» **ASSIGNED TASK**: Leave the pictures out and restate every line below exactly.
BEGIN DATA PROVIDED
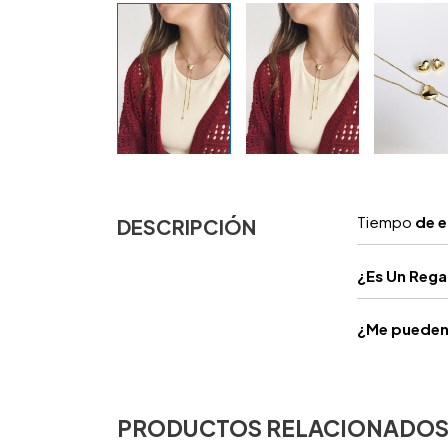
Tiempo
de e
DESCRIPCIÓN
¿
Es Un Reg
¿Me pueden 
PRODUCTOS RELACIONADO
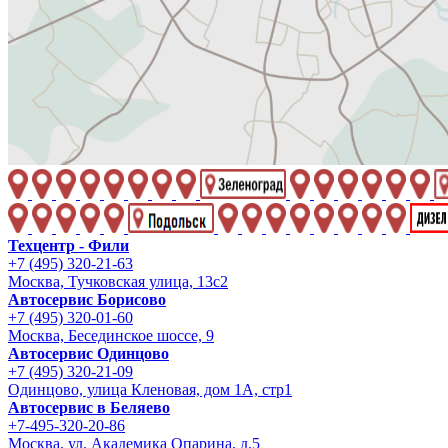
Техцентр - Фили
+7 (495) 320-21-63
Москва, Тучковская улица, 13с2
Автосервис Борисово
+7 (495) 320-01-60
Москва, Бесединское шоссе, 9
Автосервис Одинцово
+7 (495) 320-21-09
Одинцово, улица Кленовая, дом 1А, стр1
Автосервис в Беляево
+7-495-320-20-86
Москва, ул. Академика Опарина, д.5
END DATA PROVIDED
» **ANSWER BOX**:
Tiempo
de e
DESCRIPCIÓN
¿
Es Un Reg
¿Me pueden 
PRODUCTOS RELACIONADO
Техцентр - Фили
+7 (495) 320-21-63
Москва, Тучковская улица, 13с2
Автосервис Борисово
+7 (495) 320-01-60
Москва, Бесединское шоссе, 9
Автосервис Одинцово
+7 (495) 320-21-09
Одинцово, улица Кленовая, дом 1А, стр1
Автосервис в Беляево
+7-495-320-20-86
Москва, ул. Академика Опарина, д.5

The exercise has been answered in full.